I dug most of my postholes in all the wrong places the first time around and had to dig them over. Finally, I learned to start with a stake in the center of where I wanted the barn. From that center point I set stakes at each of the four corners. Regardless of the size of your barn, you can be sure it is square if you make each letter in the following diagram the same length as all the corresponding letters and set corner stakes at each point.
You can be certain that each of your corners is an exact 90° by making a pattern out of wood slats or cardboard. Nail (or glue) the strips of material into a triangle that is 3' by 4' by 5' on the outside edge. The corner produced where the 3' and 4' lengths join is exactly 90 degrees. Check each of the corners of your foundation against this gizmo and save it for future use.
Now lay 8' boards along the sidelines of the stake-and-string outline where the posts will go.
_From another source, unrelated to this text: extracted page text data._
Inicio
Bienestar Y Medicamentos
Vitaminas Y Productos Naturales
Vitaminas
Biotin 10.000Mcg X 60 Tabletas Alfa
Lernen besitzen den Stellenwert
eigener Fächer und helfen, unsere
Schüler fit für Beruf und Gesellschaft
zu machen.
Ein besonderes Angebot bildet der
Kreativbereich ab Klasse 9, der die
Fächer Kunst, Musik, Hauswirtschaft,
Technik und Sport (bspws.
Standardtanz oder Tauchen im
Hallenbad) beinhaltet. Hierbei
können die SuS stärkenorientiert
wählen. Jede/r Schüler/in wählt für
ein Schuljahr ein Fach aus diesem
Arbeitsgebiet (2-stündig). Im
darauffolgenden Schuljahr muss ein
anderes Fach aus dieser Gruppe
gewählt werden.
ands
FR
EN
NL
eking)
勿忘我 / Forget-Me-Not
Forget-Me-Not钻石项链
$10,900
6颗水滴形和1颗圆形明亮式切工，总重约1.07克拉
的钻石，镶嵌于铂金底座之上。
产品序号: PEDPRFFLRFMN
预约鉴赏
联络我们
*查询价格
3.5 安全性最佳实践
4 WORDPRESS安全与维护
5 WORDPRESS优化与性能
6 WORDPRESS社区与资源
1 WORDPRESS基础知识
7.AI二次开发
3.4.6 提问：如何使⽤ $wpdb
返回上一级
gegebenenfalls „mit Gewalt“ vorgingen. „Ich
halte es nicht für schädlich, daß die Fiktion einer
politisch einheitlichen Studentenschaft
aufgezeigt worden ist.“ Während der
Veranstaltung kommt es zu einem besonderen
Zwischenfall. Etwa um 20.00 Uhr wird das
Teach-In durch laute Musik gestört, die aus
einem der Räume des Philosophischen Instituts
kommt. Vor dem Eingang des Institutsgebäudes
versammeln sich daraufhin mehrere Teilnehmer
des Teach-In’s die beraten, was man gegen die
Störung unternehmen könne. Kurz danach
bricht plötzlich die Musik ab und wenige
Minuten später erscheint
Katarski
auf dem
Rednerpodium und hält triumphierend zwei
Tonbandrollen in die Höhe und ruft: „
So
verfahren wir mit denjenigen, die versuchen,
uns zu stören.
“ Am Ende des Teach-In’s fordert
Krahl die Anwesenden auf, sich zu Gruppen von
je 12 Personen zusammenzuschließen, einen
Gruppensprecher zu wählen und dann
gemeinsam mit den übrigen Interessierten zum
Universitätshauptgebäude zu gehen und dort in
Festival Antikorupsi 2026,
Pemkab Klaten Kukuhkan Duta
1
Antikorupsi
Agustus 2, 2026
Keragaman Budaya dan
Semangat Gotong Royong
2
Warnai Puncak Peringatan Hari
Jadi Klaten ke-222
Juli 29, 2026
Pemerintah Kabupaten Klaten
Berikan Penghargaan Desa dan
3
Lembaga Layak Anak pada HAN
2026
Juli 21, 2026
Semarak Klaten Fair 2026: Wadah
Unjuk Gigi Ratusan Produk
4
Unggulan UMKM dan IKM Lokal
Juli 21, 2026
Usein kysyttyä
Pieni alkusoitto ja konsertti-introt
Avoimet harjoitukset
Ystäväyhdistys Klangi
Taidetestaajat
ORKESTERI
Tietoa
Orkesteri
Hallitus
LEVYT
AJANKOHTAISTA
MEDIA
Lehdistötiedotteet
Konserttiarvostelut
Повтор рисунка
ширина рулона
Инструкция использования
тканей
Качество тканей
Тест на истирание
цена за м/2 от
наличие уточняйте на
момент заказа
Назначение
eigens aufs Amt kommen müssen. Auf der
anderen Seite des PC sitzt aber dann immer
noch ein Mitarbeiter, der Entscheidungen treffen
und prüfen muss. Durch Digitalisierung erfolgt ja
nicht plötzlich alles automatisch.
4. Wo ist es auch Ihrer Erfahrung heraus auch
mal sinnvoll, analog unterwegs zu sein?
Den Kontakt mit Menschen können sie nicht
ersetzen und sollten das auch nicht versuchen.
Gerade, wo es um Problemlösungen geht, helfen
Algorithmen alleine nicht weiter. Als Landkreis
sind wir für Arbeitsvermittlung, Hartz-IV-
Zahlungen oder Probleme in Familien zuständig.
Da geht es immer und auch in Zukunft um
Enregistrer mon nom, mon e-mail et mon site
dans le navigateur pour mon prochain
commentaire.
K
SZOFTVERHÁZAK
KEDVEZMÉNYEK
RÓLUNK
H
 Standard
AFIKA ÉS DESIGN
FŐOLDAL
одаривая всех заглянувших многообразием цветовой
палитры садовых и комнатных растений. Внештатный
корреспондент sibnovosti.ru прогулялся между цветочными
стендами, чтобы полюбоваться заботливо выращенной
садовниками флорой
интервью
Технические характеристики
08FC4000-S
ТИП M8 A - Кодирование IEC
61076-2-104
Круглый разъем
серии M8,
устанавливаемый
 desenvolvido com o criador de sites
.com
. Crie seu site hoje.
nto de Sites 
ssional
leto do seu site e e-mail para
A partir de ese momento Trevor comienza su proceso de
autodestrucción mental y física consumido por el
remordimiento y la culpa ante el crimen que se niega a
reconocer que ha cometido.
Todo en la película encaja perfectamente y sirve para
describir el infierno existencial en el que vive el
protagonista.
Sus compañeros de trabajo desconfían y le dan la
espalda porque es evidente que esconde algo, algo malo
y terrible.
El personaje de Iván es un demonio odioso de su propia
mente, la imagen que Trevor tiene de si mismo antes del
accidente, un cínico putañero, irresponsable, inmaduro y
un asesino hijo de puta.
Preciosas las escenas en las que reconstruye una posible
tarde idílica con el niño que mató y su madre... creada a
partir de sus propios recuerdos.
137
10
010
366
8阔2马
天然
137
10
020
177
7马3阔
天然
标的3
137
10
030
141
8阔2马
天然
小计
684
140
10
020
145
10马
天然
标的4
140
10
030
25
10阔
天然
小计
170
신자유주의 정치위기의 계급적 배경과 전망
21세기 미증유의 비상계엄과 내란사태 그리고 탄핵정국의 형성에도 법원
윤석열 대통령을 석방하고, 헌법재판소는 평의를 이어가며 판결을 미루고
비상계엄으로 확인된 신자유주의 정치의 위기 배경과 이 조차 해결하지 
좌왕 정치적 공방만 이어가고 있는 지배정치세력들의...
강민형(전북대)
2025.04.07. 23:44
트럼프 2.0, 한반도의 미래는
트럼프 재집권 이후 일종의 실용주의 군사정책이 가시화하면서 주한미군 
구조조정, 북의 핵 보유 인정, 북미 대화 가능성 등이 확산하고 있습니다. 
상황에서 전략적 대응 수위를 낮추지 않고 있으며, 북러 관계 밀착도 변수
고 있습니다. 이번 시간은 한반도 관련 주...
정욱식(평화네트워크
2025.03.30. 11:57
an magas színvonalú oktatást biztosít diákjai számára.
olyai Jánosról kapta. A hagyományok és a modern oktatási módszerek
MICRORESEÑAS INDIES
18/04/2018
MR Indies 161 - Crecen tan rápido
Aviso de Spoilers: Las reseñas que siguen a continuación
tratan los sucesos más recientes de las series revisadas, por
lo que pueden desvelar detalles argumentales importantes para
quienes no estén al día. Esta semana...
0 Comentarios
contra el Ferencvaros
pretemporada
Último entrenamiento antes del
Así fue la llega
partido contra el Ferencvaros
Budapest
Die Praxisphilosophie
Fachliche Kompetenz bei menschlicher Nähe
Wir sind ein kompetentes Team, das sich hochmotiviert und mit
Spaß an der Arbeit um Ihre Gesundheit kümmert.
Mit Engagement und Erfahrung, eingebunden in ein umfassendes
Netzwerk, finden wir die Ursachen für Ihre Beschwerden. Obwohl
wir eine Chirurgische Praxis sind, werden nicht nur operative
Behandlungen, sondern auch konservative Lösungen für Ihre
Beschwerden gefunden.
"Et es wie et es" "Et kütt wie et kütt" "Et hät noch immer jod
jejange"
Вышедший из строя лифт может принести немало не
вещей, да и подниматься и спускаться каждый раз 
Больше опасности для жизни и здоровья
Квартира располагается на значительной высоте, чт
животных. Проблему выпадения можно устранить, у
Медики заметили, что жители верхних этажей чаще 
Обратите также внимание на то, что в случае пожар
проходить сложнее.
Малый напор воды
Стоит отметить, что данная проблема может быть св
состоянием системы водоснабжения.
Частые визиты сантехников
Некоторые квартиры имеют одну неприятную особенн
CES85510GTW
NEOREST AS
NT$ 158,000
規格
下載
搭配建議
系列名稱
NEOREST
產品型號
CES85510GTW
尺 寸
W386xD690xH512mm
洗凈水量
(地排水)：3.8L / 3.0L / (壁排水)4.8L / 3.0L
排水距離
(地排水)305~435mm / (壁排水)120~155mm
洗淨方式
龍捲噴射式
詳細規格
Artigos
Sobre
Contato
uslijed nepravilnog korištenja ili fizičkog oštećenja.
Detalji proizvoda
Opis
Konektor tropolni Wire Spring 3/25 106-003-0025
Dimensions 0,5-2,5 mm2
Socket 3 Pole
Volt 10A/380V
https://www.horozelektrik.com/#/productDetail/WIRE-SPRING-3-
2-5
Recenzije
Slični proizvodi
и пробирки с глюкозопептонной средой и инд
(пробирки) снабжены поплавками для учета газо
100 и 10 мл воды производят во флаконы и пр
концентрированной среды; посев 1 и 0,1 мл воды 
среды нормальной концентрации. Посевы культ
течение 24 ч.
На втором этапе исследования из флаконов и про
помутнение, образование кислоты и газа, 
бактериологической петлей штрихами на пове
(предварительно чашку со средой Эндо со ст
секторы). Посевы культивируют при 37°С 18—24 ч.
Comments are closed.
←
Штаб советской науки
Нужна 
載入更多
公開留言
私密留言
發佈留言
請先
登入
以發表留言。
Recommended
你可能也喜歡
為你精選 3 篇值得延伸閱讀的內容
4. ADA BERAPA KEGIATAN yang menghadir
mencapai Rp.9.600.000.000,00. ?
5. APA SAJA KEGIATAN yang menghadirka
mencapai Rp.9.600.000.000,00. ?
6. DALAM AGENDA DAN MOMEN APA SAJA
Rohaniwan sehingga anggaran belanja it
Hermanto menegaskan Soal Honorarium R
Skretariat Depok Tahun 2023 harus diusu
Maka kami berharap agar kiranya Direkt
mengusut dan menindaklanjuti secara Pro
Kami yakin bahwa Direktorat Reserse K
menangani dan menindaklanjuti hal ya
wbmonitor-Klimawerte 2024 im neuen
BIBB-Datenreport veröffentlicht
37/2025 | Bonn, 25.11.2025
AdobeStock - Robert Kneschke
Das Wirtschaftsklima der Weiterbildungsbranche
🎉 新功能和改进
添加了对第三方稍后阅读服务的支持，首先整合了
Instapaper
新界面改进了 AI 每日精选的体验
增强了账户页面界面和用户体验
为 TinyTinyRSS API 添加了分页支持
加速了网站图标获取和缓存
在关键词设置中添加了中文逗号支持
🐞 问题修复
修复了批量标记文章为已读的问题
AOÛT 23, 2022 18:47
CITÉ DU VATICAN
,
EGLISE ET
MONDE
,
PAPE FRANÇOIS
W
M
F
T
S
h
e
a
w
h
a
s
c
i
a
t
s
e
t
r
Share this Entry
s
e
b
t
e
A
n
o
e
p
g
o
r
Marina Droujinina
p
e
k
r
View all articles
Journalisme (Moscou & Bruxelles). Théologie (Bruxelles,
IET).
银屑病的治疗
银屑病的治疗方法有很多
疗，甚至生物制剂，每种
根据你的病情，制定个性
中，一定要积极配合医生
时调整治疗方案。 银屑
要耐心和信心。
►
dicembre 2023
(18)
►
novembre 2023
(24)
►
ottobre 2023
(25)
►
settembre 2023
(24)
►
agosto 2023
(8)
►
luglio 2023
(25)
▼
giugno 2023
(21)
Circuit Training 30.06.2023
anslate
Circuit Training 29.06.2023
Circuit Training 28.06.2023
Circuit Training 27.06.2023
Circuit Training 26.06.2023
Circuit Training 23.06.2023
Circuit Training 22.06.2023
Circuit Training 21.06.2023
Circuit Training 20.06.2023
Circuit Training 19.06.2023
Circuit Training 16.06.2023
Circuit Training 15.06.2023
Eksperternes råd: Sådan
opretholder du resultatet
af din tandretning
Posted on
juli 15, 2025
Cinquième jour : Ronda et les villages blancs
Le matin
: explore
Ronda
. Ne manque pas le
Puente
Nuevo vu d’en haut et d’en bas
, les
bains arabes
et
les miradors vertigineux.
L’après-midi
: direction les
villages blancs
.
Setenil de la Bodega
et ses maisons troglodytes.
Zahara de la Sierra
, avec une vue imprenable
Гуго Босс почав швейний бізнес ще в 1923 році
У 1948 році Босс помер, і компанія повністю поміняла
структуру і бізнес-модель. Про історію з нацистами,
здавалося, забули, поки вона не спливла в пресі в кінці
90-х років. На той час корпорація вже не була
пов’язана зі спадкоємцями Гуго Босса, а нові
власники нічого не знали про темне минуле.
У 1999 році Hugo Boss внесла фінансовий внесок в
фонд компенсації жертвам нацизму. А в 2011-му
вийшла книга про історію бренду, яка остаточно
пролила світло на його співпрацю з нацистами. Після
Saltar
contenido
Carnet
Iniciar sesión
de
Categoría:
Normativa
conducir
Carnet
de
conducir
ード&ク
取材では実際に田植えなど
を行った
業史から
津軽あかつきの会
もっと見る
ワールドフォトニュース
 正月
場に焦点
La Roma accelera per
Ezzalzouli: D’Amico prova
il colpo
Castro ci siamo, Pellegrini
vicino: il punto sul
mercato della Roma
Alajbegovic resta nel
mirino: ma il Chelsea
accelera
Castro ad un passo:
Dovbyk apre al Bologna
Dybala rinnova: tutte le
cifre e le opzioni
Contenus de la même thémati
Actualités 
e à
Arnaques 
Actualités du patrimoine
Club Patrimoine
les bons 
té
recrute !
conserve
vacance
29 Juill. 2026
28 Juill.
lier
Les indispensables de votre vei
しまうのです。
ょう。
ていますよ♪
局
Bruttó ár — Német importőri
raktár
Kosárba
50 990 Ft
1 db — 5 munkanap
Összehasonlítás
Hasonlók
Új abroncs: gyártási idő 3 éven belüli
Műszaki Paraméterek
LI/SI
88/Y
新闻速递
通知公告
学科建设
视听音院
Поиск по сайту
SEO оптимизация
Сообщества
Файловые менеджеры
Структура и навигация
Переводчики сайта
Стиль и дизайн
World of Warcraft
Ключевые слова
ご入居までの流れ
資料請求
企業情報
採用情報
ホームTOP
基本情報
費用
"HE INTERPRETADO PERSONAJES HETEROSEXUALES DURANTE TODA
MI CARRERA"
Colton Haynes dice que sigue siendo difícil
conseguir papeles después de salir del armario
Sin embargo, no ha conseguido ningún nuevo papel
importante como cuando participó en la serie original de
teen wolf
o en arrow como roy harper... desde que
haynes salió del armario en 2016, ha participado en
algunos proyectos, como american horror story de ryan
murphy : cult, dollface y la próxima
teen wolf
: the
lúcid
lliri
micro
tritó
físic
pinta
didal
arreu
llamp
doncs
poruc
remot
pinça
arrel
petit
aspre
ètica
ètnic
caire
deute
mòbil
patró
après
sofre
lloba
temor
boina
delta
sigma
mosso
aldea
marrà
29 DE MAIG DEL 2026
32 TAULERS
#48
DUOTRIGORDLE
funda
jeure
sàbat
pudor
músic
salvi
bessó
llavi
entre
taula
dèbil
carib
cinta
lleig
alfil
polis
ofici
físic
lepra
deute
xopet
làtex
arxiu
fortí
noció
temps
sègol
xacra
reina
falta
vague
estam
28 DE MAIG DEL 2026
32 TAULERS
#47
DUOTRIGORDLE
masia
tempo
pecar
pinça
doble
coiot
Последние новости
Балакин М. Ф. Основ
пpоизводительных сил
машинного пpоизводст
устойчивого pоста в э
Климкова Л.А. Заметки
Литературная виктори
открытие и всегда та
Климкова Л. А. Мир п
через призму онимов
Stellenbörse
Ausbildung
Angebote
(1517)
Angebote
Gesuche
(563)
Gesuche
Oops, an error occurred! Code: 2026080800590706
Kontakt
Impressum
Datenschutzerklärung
At the ends and where the 8-footers meet will be where you sink post-holes (see the diagram bellow). Dig your holes to below frost level in cold country—at least one third as deep as your walls will be high. Here in New Mexico, winter nights are cold but the ground does not freeze deep, so for 8' walls, I trimmed my poles to 10'8" and made the holes 2'8" deep. Our brick-adobe soil is hard as rock, so I didn't dig an inch deeper than I had to. If we built nearer the sand desert where upper layers of soil can be loose, I'd have dug the postholes at least half the posts' above-ground length.
A tractor-powered posthole auger is easiest, but if your land is soft, you can dig with a clamshell handdigger (in brick-adobe it is easiest to pour water in the hole repeatedly, let it soak up and muck it out in layers). To keep the poles from leaning over time, you should disturb the natural compaction of the soil as little as possible, so make the holes as near to the width of the poles as you can. Using a string level, stretch a level string line along the outside edge of your holes so that your poles will go into the hole without disturbing the string line. Measure the depth of each hole from the string to the bottom of the hole and ignore the level of the ground. In desert country, dig each hole 2 inches deeper than you need and pour 2 inches of concrete in the bottom. Let it set for one day. Where ground is moist enough to rot wood, dig hole 6" deeper than needed and fill with crushed rock for good drainage. It is also a good idea to coat the bottom of your post with roofing tar in areas with high subsoil moisture. Tamp well.